Tracks

RatTail: "Polka Dotspoka"

Unreleased (2010)

By Jessica Faulds | 3 August 2010

Whoever it was that said “writing about music is like dancing about architecture” clearly did not foresee the rise of the music blog, which, personified, would probably take a drag off a cigarette (clove) and drawl: shit, dude, you can write about anything. There are 1000+ word treatises on drone and columns dissecting sub-subgenres of subgenres of subgenres. Nothing’s untouchable. Forget it.

But the thing hardest to reach, from the critic’s perch on a step stool of qualifiers and similes, is that quality of simple goodness, the straight up heat generated by rubbing a few simple sounds together. In “Polka Dots,” RatTail harnesses this simplistic vitality and lets it run around the yard a few times. Neither epic nor over-thought, the track picks the pockets of contemporary trend-makers, pulling only the good stuff. Takes the garage, but leaves behind the gratuitous fuzz. Takes the indie rock hooks, drops the ingratiating need to please. This is what’s good about music, degloved. Bass, drums, and voice, not even a guitar, not even three minutes, but somehow the few elements at play configure themselves into the form of an instant, comfortable classic.

The indispensable element here is singer Jasmyn Burke’s voice, a deep and expressive instrument whose depth is amplified against the bare-bones arrangement. “I don’t love you,” she sings, and it’s nothing so simple as a taunt or lament. It’s a subtle and sardonic joke, embodied in the jerkily and colourfully animated video as a candy heart bearing the aforementioned un-love note. And the candy could represent the band itself – satisfying but not saccharine, simultaneously falling in with and fucking up expectations. Soulful and mocking: who says a song can’t be both?

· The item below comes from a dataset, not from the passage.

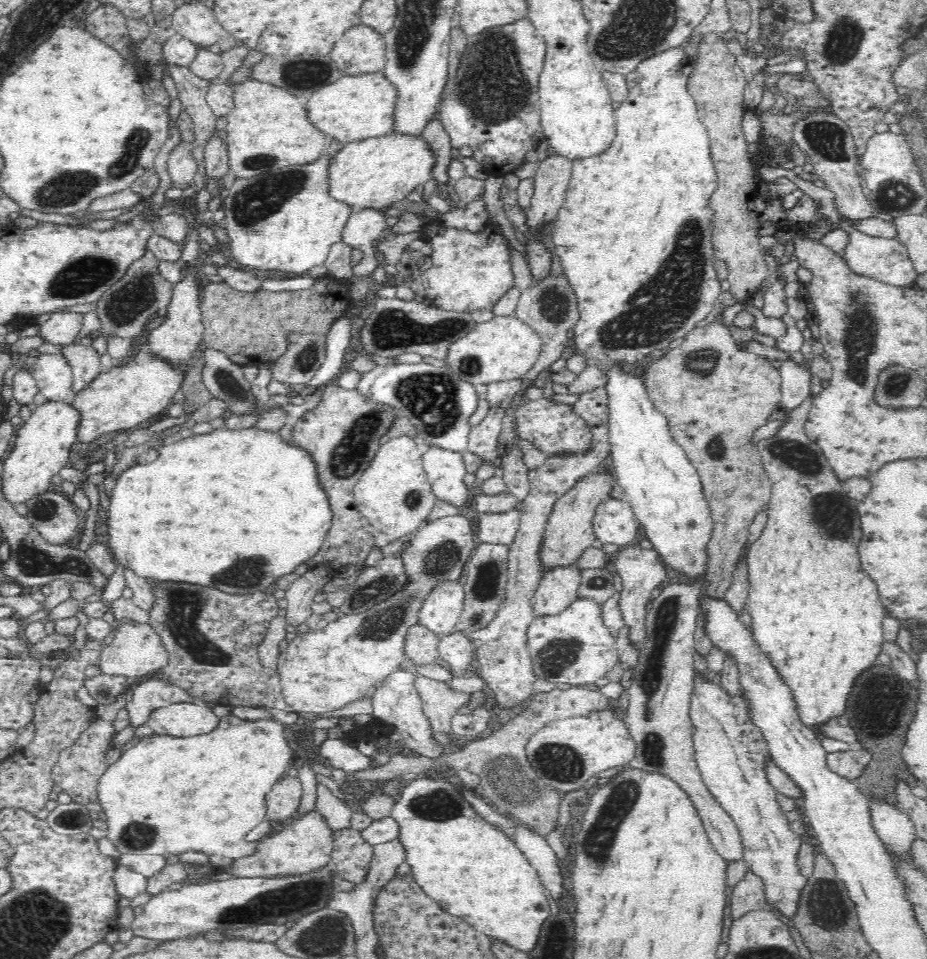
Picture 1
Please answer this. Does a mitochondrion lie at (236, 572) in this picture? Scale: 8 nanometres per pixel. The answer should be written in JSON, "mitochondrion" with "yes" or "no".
{"mitochondrion":"yes"}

“Polka Dots” is unreleased, but it’s too good to fall into anonymous irrelevance or released years from now in a collector’s edition “early unreleased material” album. Rumour has it the track will be on the track list of RatTail’s debut LP, coming out in the next year. For now, though, it’s just an untethered nugget of pleasure bobbing in the endless tide of new music being borne up on the shores of Myspace, too stubbornly buoyant to sink.